Andrea Offermann

Andrea Offermann »The Ship Sank« Tusche/Finelinerzeichnung auf Clayboard mit Öllasuren ca. 20,3 cm x 25,4 cm
Andrea Offermann »The Ship Sank« Tusche/Finelinerzeichnung auf Clayboard mit Öllasuren ca. 20,3 cm x 25,4 cm

»The Ship Sank«

Das Bild »The Ship Sank« ist eines von vier Bildern aus einer Serie, die ich 2006 für einen Wettbewerb gemalt habe. Das Buch »Schiffbruch mit Tiger« von Yann Martel hatte gerade den Booker Prize gewonnen, und der Verlag Canongate Books hatte zusammen mit der Times London beschlossen, einen Wettbewerb auszuschreiben, um das Buch zu illustrieren.

Ich hatte das Buch gerade gelesen und war begeistert davon.
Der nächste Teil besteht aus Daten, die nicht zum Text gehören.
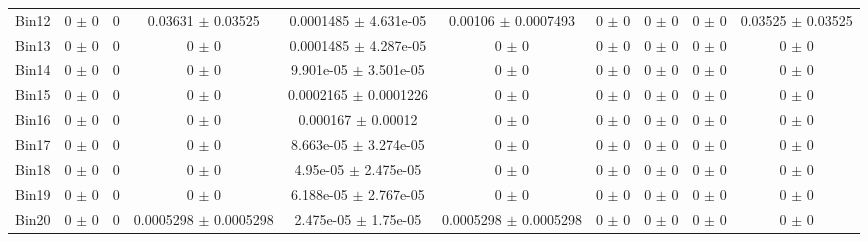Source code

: \begin{tabular}{@{\extracolsep{4pt}}lccccccccc@{}}
     Bin12 & 0 $\pm$ 0 & 0 & 0.03631 $\pm$ 0.03525 & 0.0001485 $\pm$ 4.631e-05 & 0.00106 $\pm$ 0.0007493 & 0 $\pm$ 0 & 0 $\pm$ 0 & 0 $\pm$ 0 & 0.03525 $\pm$ 0.03525 \\ 
     Bin13 & 0 $\pm$ 0 & 0 & 0 $\pm$ 0 & 0.0001485 $\pm$ 4.287e-05 & 0 $\pm$ 0 & 0 $\pm$ 0 & 0 $\pm$ 0 & 0 $\pm$ 0 & 0 $\pm$ 0 \\ 
     Bin14 & 0 $\pm$ 0 & 0 & 0 $\pm$ 0 & 9.901e-05 $\pm$ 3.501e-05 & 0 $\pm$ 0 & 0 $\pm$ 0 & 0 $\pm$ 0 & 0 $\pm$ 0 & 0 $\pm$ 0 \\ 
     Bin15 & 0 $\pm$ 0 & 0 & 0 $\pm$ 0 & 0.0002165 $\pm$ 0.0001226 & 0 $\pm$ 0 & 0 $\pm$ 0 & 0 $\pm$ 0 & 0 $\pm$ 0 & 0 $\pm$ 0 \\ 
     Bin16 & 0 $\pm$ 0 & 0 & 0 $\pm$ 0 & 0.000167 $\pm$ 0.00012 & 0 $\pm$ 0 & 0 $\pm$ 0 & 0 $\pm$ 0 & 0 $\pm$ 0 & 0 $\pm$ 0 \\ 
     Bin17 & 0 $\pm$ 0 & 0 & 0 $\pm$ 0 & 8.663e-05 $\pm$ 3.274e-05 & 0 $\pm$ 0 & 0 $\pm$ 0 & 0 $\pm$ 0 & 0 $\pm$ 0 & 0 $\pm$ 0 \\ 
     Bin18 & 0 $\pm$ 0 & 0 & 0 $\pm$ 0 & 4.95e-05 $\pm$ 2.475e-05 & 0 $\pm$ 0 & 0 $\pm$ 0 & 0 $\pm$ 0 & 0 $\pm$ 0 & 0 $\pm$ 0 \\ 
     Bin19 & 0 $\pm$ 0 & 0 & 0 $\pm$ 0 & 6.188e-05 $\pm$ 2.767e-05 & 0 $\pm$ 0 & 0 $\pm$ 0 & 0 $\pm$ 0 & 0 $\pm$ 0 & 0 $\pm$ 0 \\ 
     Bin20 & 0 $\pm$ 0 & 0 & 0.0005298 $\pm$ 0.0005298 & 2.475e-05 $\pm$ 1.75e-05 & 0.0005298 $\pm$ 0.0005298 & 0 $\pm$ 0 & 0 $\pm$ 0 & 0 $\pm$ 0 & 0 $\pm$ 0 \\ 
\hline\hline
  \end{tabular}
Als ich von dem Wettbewerb hörte, war sofort klar, daß ich mitmachen wollte, und welche Szene ich malen wollte.

In einem der Schlüsselmomente des Buches geht der Überseedampfer, auf dem Pi mit seiner Familie und deren Zoo nach Kanada fährt, unter, und mit dem Schiff Pis Familie und fast der ganze Zoo. Pi rettet einige Tiere, darunter einen Tiger, in sein Rettungsboot, mit dem er über 200 Tage lang auf dem Meer sein wird.
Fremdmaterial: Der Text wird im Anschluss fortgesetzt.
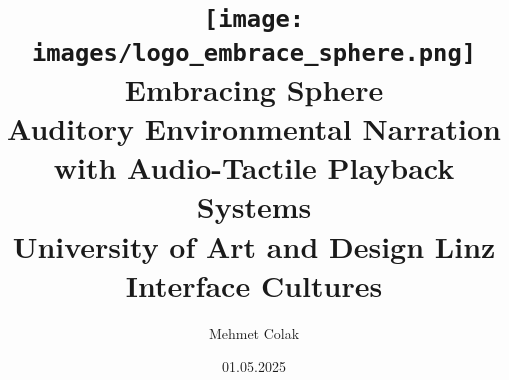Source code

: \begin{titlepage}
  
    \author{Mehmet Colak}
    \title{\texttt{[image: images/logo\_embrace\_sphere.png]}\\[5ex]  Embracing Sphere\\[1ex] 
    \Large Auditory Environmental Narration with Audio-Tactile Playback Systems\\[4ex]
    \large University of Art and Design Linz\\[0.5ex]
    Interface Cultures\\[6ex]}
    \date{01.05.2025}

\end{titlepage}

\maketitle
Diese Szene wird aus Pis Sicht beschrieben und konzentriert sich auf ihn, das Boot und den Tiger. Aber so viel mehr passiert hier, denn eine Unzahl von Tieren und Menschen kämpft um sie herum ums Überleben. Ich wollte sie als einen Teil der ganzen Szene darstellen und zeigen, was unter der Wasseroberfläche passiert, was Pi nicht sehen kann, aber fühlt.

Anstatt eine grausame Untergangsszene zu malen, beschloß ich, die Welt unter Wasser in einer Art Trancezustand darzustellen, denn Pi konzentriert sich hier nur auf Richard Parker, den Tiger, und versucht, alles andere auszublenden.
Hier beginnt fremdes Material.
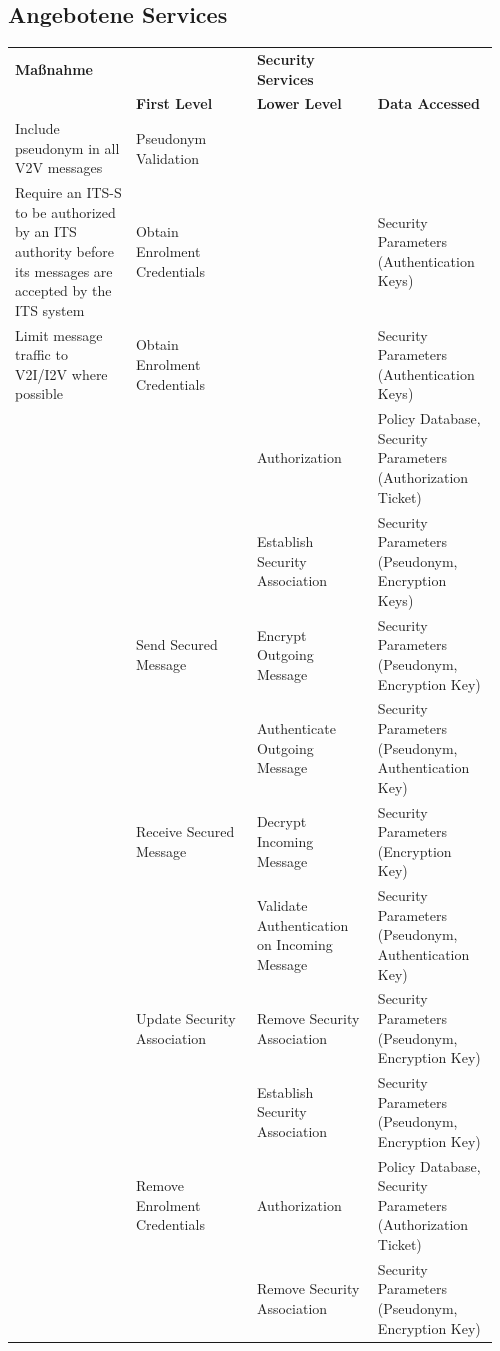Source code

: \subsection{Angebotene Services}
 \begin{longtable}{| p{0.24\linewidth} | p{0.24\linewidth} | p{0.24\linewidth} |p{0.24\linewidth}|}
 \hline
 \textbf{Maßnahme} & & \textbf{Security Services} &  \\
 \cline{2-4}
 &\textbf{ First Level} & \textbf{Lower Level} & \textbf{Data Accessed}\\
 \hline
Include pseudonym in all V2V messages & Pseudonym Validation & & \\
 \hline
 Require an ITS-S to be authorized by an ITS authority before its messages are accepted by the ITS system & Obtain Enrolment Credentials & & Security Parameters (Authentication Keys)\\
 \hline
 Limit message traffic to V2I/I2V where possible & Obtain Enrolment Credentials & & Security Parameters (Authentication Keys) \\ 
 \cline{3-4}
 & & Authorization & Policy Database, Security Parameters (Authorization Ticket) \\
 \cline{3-4}
& & Establish Security Association & Security Parameters (Pseudonym, Encryption Keys) \\
 \cline{2-4}
 & Send Secured Message & Encrypt Outgoing Message & Security Parameters (Pseudonym, Encryption Key) \\
  \cline{3-4}
 &  & Authenticate Outgoing Message & Security Parameters (Pseudonym, Authentication Key) \\
 \cline{2-4}
 & Receive Secured Message & Decrypt Incoming Message & Security Parameters (Encryption Key) \\
  \cline{3-4}
 & & Validate Authentication on Incoming Message & Security Parameters (Pseudonym, Authentication Key) \\
 \cline{2-4}
 & Update Security Association & Remove Security Association & Security Parameters (Pseudonym, Encryption Key) \\
 \cline{3-4}
 & & Establish Security Association & Security Parameters (Pseudonym, Encryption Key) \\
 \cline{2-4}
 & Remove Enrolment Credentials & Authorization & Policy Database, Security Parameters (Authorization Ticket) \\
 \cline{3-4}
 & & Remove Security Association & Security Parameters (Pseudonym, Encryption Key) \\
 \hline

\end{longtable}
Diese Szene markiert auch den Beginn eines neuen Teils der Geschichte, der zum Schluß in zwei Versionen existiert. Ich möchte mit den zwei Ebenen in diesem Bild auch darauf hindeuten, daß unter der Oberfläche des Erzählten möglicherweise noch weitere Welten liegen.

Die Arbeit an einem Vorschlag für dieses Buch war sehr wichtig für mich, denn ich hatte völlig freie Hand und konnte experimentieren, sowohl was die Umsetzung des Textes betraf, als auch die Art und Weise, die Bilder zu malen.

Zu diesem Zeitpunkt hatte ich mein Studium gerade 6 Monate abgeschlossen, und entwickelte noch Arbeitsweisen und Stilfeinheiten. Für die Bilder dieser Serie arbeitete ich zum ersten Mal mit einer Kombination von Tuschezeichnung mit Öllasuren, was einen Effekt von Tiefe und Dreidimensionalität hervorrief, was sehr gut zu meinem Konzept passte.

Im Moment ist es selten, daß ein Roman für Erwachsene illustriert wird. Aber gerade diese Bücher können dem Illustrator durch ihre Vielschichtigkeit viel Raum bieten, um weitere Facetten der Geschichte hervorzuheben, und so die Erfahrung des Lesers zu vertiefen.